Atypical Presentation of Giant Prolactinoma: Case Report and Review of Literature

Yanal Mufeed Al-Nimer, Zakaria M Hindi and Tushar Khanna

Background: Prolactin is a well-known hormone that mainly functions as a milk producer. Its secretion by lactotroph cells in the pituitary gland (anterior pituitary) is under regulation by different effectors, mainly by Dopamine. However, under non-physiologic circumstances, Prolactin can be over secreted (hyper-prolactinemia) either due to primary (such as pituitary adenoma) or secondary (such as hypothyroidism, infections and systemic diseases) causes. Since prolactin has actions on glucose and lipid metabolisms, hyper-prolactinemia can result in insulin resistance and worsening of lipid profile. In case of prolactinoma, Prolactin can be co-secreted with Growth Hormone in 25% of cases (since lactotroph cells as well as somatotroph cells share common genetic origin), which can have a detrimental additive effect on insulin sensitivity and lipid profile.

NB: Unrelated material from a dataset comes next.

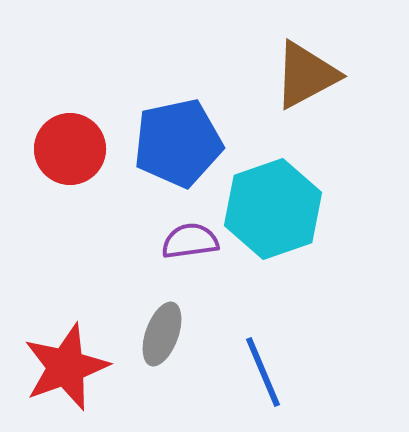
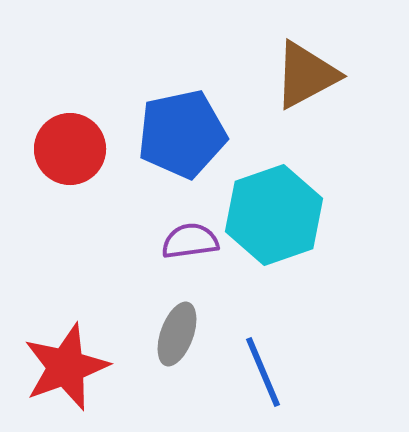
blue pentagon: moved 4 px right, 9 px up
cyan hexagon: moved 1 px right, 6 px down
gray ellipse: moved 15 px right
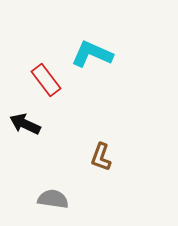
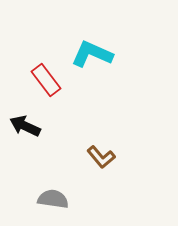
black arrow: moved 2 px down
brown L-shape: rotated 60 degrees counterclockwise
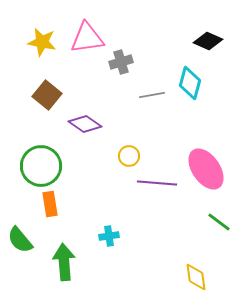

Case description: We describe a case of a young male patient with background of type 2 diabetes mellitus (T2DM) (which was not well controlled on oral hypoglycemic agents) and dyslipidemia (which was controlled with Atorvastatin) presented with progressive nausea, vomiting, dizziness and abdominal pain and was admitted initially as a case of DKA. After induction of therapy, the patient was stabilized but then his mental status deteriorated significantly. Computerized Tomography (CT) of the head revealed a giant pituitary mass. Hormonal workups were immediately sent which showed markedly elevated prolactin (PRL) level and slightly elevated growth hormone level as well as IGF-1. The elevation of PRL along with the findings of Magnetic Resonance Imaging (MRI) of pituitary gland, confirmed the diagnosis of giant invasive prolactinoma, which explained his insulin resistance and therefore his presentation.

Conclusion: DKA is a rare presentation of pituitary prolactinoma and should be considered if occurred in a patient with co-existing CNS manifestations.